来年2月の北京五輪に向けたカーリング女子日本代表決定戦が10日、北海道稚内市みどりスポーツパークで開幕し、今年の日本選手権を優勝した北海道銀行が、18年平昌五輪銅メダルのロコ・ソラーレを延長戦の末に7-6で下し、白星スタートを切った。

第7エンド(E)を終えて3-5と2点リードされていたが、スキップの吉村紗也香(29)が正確なショットを決めて追い付き、競り合いを制した。大会は3戦先勝方式で行われ、勝者は12月の北京五輪世界最終予選(オランダ)へと進む。

 

延長までもつれた熱戦のなかにあって、吉村は最後まで冷静さを保っていた。延長11エンドの最終のストーン。

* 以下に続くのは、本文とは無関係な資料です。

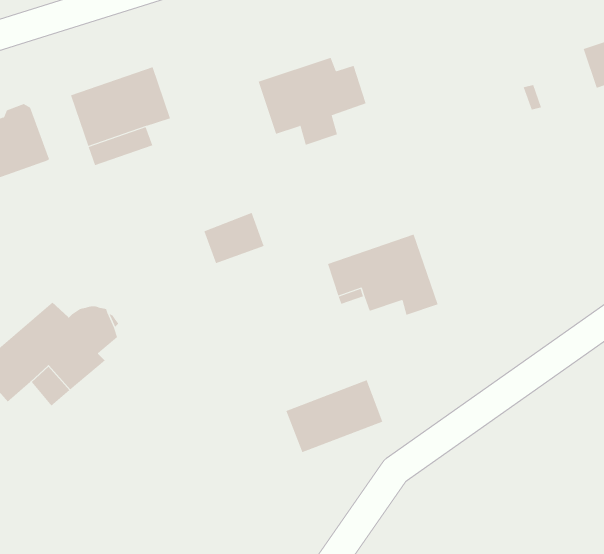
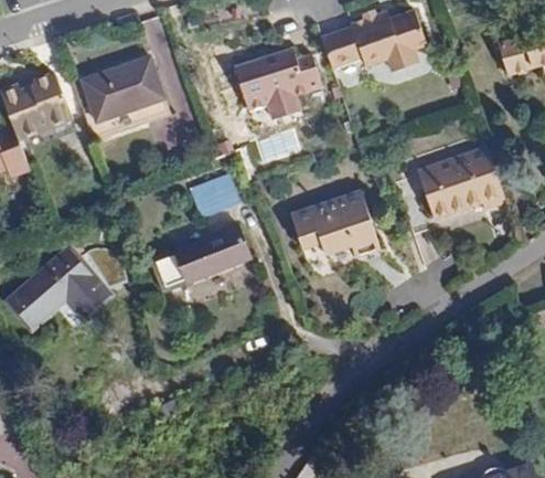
building: none -> [321,10,425,68]
building: none -> [396,149,505,234]
building: [285,380,383,453] -> [172,224,252,284]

サークルの中心付近へときっちりドローショットを決めて勝利をつかみ、「試合を通じて落ち着いていた。最後はプレッシャーがかかったが、次につながるショットだと思う」。3時間を超える激闘を制し、チームメートらと抱き合って喜んだ。

3戦先勝方式のシリーズで、大事な初戦を逆転勝ちでものにした。追いかける展開となっても、終盤の大事な局面で、吉村は次々と好ショットを繰り出して流れを引き寄せた。20年秋にチームのメンタルコーチに就任した元日本ハムヘッドコーチの白井一幸氏から掛けられてきた言葉は「前後際断」。済んだことををくよくよ考えず、悔いが残らないよう全力を尽くすという意味を持つ。ミスをしてもすぐに切り替え、前向きな気持ちを失わない。吉村は「今までになくリラックスしていた。今季をいい状態で迎えられている」と充実感を口にする。